Jul 04 2011

Bombs, Flames & Guns

Category: In The Media,KazakhstanChrisM @ 3:19 pm

In the past month or so, there have been more media reports about terrorists/criminals/citizens (depending on the event and which media organization/government spokesperson you listen to) using extreme methods to protest against perceived injustices.

Although the official version of this subtitle would be one bomb and one explosion.
First we had a suicide bomber (Rakhymzhan Orynbasarovich Makhatov) who blew himself up at the KNB (modern day KGB equivalent) offices in Aktobe. He obviously perished in the explosion, and two to four people were also injured. The man’s family claim he was converted to an extreme form of Islam (Kazakhstan really is very moderate when it comes to Islam) by his wife. Originally the authorities claimed he was just a criminal who decided to avoid being caught by blowing himself up. I think their script writers need a lesson or five in believable plot lines. Despite releasing a statement condemning the act, the chief Imam of the area (always politically indirectly selected, akin to China’s approach) was fired by the Religious Board of the Muslims of Kazakhstan. For more information and background on this and the next explosion, see this post.
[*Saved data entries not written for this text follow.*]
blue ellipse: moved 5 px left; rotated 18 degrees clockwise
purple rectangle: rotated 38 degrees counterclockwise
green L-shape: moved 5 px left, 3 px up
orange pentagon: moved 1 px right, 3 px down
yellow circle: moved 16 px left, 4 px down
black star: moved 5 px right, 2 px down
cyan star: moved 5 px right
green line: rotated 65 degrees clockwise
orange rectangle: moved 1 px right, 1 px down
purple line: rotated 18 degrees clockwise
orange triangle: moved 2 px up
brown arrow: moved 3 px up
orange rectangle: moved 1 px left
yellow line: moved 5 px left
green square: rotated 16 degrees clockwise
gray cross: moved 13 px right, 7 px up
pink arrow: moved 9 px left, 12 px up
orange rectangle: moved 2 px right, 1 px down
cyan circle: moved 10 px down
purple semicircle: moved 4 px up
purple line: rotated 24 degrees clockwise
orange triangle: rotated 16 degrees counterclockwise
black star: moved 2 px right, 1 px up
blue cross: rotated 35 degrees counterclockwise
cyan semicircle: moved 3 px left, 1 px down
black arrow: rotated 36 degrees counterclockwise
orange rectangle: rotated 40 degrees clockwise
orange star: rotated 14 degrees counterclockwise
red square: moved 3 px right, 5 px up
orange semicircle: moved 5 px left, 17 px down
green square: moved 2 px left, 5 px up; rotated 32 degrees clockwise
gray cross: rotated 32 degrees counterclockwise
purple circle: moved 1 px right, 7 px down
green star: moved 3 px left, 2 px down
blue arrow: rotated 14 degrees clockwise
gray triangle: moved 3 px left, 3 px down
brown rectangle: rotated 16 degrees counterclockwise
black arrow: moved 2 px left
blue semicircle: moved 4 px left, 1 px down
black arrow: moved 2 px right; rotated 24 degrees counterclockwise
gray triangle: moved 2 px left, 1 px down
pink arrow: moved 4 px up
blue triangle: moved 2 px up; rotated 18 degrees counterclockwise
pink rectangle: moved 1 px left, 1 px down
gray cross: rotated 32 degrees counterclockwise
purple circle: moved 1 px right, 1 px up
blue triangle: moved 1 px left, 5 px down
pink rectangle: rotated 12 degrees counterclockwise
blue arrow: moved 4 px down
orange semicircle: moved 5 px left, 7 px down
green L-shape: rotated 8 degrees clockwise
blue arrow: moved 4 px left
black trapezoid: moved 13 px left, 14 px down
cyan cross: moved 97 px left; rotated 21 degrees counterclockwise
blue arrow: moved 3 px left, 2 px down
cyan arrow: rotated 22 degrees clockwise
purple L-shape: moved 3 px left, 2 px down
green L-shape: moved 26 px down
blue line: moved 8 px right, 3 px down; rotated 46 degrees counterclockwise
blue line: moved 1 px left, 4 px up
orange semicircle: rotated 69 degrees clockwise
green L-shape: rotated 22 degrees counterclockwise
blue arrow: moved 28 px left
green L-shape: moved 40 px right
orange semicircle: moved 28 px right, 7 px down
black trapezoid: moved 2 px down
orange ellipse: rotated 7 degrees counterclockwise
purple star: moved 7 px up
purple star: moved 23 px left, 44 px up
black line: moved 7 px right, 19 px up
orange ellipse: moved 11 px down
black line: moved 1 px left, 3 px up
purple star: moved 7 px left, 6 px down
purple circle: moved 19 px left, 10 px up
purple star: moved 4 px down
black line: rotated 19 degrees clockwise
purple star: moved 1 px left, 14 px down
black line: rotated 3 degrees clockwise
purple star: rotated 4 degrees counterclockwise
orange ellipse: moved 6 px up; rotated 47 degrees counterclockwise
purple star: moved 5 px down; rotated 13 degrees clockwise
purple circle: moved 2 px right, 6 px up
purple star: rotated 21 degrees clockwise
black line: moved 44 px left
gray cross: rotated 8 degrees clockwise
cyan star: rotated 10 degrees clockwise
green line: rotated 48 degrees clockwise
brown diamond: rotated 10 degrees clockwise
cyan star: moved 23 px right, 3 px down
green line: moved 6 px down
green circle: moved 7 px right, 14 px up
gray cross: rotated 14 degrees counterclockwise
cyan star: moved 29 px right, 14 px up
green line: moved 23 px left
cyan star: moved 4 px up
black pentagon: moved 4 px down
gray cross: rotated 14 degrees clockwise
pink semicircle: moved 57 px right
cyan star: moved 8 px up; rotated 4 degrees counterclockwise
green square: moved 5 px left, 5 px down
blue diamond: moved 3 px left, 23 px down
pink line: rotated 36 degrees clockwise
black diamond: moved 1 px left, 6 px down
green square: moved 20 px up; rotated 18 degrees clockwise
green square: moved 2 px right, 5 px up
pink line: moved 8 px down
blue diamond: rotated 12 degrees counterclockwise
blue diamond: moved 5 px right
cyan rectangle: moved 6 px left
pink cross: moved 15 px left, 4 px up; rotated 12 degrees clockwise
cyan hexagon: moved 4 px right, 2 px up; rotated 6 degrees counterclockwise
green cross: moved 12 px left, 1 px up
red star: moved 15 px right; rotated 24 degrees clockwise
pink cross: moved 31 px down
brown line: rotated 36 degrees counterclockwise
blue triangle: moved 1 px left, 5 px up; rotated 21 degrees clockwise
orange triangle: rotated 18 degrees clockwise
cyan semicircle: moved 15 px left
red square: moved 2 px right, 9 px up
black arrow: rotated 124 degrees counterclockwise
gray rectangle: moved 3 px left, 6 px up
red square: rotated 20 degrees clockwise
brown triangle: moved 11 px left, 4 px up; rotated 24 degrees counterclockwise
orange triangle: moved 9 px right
Then we had a car bomb (or random explosion) here in Astana, again near a KNB building, though this time it was a pre-trial detention centre. The two people in the car at the time were killed and the explosion caused their body parts to be strewn some 50-60m away (though one witness account placed body parts more than 200m from the car). A large part of the car was found up a tree 30m away from the blast site. One version of events has this explosion as being a simple accident, with the location being a coincidence, with no terrorist motives at all. Some details taken from Tengri News‘ piece on the incident.

A mother recently self-immolated (not sure if that is correct English) as a protest. This appened here in Astana, in the reception area of the Nur Otan offices. Nur Otan is the dominant political party in Kzaakhstan. KZBlog covers this story well here. Whether this form of protest came to the lady’s mind from the recent uprising in Tunisia, or perhaps going back to the Vietnam era protest by monks, she must have literally been at her wits’ end to come to this decision. Her son was convicted of a crime, and she felt that there was no possible way for him to receive proper justice. It is worth reading through the comments at the Zakon.kz article on this. If your Russian reading skills are as slow and rusty as mine, Google Translate the text or use Chrome, which should offer to translate it automatically.

Then last week a man in Aktobe set himself alight to protest the authorities’ investigation into the murder of his nephew. Where as the Astana woman was protesting her son’s innocence (which some people have called into question), the man in Aktobe was obviously very unhappy with the lack of progress in catching the killers of his nephew. You can read more here.

Over in the West of Kazakhstan, two policemen were killed in Shubarshi. In reply, the police began an operation against an armed gang, though it is not yet clear, or made public whether this group is an armed criminal gang, or a religious group that is armed. See Radio Free Europe‘s article. It was initially very hard to get any information on this incident, at least from Russian language/official sources.

I’m sad to see such violence occurring in this country – until fairly recently, it felt incredibly safe and secure here, especially when you look at the physical and political geography around us. Of course, given the huge size of Kazakhstan, and the infrequency of such events, visitors (and residents!) should probably not be overly concerned, however it makes sense to monitor independent news sources, and to make sure you are aware of, and respect, local customs, don’t start arguments (especially political or religious) with people you don’t know very well and finally, remember that despite the media coverage this violence has attracted, walking the streets of Astana itself is a lot safer (in many areas) than some parts of London!